How does Living Dappled help someone who may be living with vitiligo?

Living Dappled was built to be a place to talk about everyday life with vitiligo. We strive to share stories that both inspire those who are struggling and also support those who just need to know that they aren’t alone. We also try to stay on top of news and what’s happening in the vitiligo community to help bring people together. So far, it’s working. We have readers who came to World Vitiligo Day 2017 because they read our blogs about the event. We have readers who wrote to say that they were inspired to do things like leaving the house in more than just gym pants. And we also have readers who say that our stories make them feel more normal and less alone.
Why is being kind important to you?

I believe that being kind is the key to starting conversations about vitiligo and raising awareness for this condition. When you have vitiligo, you get stared at all the time, and it’s easy to take it as a personal attack and react negatively. But most people are just curious and don’t mean to stare or make you uncomfortable. By responding to stares with kindness, you turn a potentially negative harmful situation for yourself into an educational and awareness-building moment for others. The more we do that, the more people will understand vitiligo.

What do you hope to see Living Dappled do for the vitiligo community in the future?

That’s a big question! There’s so much I hope to accomplish, but first and foremost, Living Dappled was built to be a voice of vitiligo both for our community and the world around us. The vitiligo community needs to rally together to fight for a cure – and communication between patients, nonprofits, research centers and support groups can help that effort. And the world needs education and information around vitiligo. By sharing the stories of those with vitiligo, I hope to teach the world to have compassion and understanding for those with this condition.

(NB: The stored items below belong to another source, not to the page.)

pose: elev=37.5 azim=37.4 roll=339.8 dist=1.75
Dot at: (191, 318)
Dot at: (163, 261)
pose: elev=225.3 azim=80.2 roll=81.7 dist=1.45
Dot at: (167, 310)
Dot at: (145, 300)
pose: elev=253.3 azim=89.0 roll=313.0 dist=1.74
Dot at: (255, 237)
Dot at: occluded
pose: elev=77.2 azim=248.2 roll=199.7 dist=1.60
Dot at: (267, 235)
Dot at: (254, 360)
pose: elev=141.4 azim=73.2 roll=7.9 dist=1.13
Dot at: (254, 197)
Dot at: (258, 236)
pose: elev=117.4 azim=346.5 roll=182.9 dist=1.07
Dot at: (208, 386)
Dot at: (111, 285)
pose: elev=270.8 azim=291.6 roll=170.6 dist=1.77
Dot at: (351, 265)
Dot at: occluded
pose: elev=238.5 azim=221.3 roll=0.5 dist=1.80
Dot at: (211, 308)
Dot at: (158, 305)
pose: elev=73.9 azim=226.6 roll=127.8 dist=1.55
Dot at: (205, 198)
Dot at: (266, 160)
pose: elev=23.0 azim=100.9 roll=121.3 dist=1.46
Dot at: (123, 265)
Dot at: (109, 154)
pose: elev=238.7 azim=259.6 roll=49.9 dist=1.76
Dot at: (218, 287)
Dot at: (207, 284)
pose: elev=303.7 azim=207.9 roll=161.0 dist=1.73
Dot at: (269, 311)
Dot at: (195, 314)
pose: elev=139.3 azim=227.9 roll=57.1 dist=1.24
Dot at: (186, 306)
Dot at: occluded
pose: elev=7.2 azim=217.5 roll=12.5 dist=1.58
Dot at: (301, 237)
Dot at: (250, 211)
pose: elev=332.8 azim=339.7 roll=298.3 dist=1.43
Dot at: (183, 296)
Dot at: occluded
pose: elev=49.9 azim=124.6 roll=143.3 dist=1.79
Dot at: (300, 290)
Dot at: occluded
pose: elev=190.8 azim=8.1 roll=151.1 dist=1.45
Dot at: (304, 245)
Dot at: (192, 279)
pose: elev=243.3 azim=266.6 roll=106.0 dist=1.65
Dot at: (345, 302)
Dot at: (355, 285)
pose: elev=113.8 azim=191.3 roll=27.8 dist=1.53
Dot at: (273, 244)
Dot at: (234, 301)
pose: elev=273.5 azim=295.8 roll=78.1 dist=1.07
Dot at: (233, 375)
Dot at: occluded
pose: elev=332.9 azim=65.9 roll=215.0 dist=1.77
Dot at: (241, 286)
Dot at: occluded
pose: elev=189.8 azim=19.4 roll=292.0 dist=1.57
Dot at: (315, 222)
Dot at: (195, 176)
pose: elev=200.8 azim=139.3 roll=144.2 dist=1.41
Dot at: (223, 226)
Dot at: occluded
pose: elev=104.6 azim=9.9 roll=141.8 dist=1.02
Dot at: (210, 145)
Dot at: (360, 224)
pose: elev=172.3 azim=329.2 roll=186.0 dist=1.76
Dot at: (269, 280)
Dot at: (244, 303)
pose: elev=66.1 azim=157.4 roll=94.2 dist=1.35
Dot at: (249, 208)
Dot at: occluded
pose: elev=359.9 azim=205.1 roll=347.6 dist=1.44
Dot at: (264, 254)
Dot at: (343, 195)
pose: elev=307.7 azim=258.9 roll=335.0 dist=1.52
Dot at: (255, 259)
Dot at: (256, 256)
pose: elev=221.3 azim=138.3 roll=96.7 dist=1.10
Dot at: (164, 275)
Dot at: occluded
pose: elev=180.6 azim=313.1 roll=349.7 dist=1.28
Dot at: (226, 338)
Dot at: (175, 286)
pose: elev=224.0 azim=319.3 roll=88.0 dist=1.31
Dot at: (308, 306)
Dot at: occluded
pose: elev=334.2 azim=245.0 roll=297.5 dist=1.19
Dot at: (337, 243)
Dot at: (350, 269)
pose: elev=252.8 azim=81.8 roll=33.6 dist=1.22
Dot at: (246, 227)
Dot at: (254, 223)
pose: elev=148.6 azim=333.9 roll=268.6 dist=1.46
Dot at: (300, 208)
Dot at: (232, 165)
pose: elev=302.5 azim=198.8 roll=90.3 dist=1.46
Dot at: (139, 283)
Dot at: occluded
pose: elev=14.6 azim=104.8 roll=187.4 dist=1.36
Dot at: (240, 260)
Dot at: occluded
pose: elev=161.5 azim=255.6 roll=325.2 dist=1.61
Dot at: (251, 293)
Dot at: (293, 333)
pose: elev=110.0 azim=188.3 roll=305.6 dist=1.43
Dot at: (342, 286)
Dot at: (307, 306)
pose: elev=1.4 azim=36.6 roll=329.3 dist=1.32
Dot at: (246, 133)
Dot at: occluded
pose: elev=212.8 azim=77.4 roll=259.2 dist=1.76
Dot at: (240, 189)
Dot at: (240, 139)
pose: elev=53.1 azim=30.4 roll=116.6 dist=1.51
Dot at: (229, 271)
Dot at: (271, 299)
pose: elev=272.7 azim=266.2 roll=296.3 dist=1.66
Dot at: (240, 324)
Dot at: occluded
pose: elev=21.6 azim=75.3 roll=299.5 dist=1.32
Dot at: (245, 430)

What do you hope people understand from reading about you and your story?

Being kind takes many forms and using your talents to help others is one of those forms. I love to write and produce content, and I’ve found a way to use that skill to help others that face the same struggles as me. When you can find a way to use what you love to help people who need your talent, you have the chance to make a significant impact – and that’s more powerful than you could ever imagine.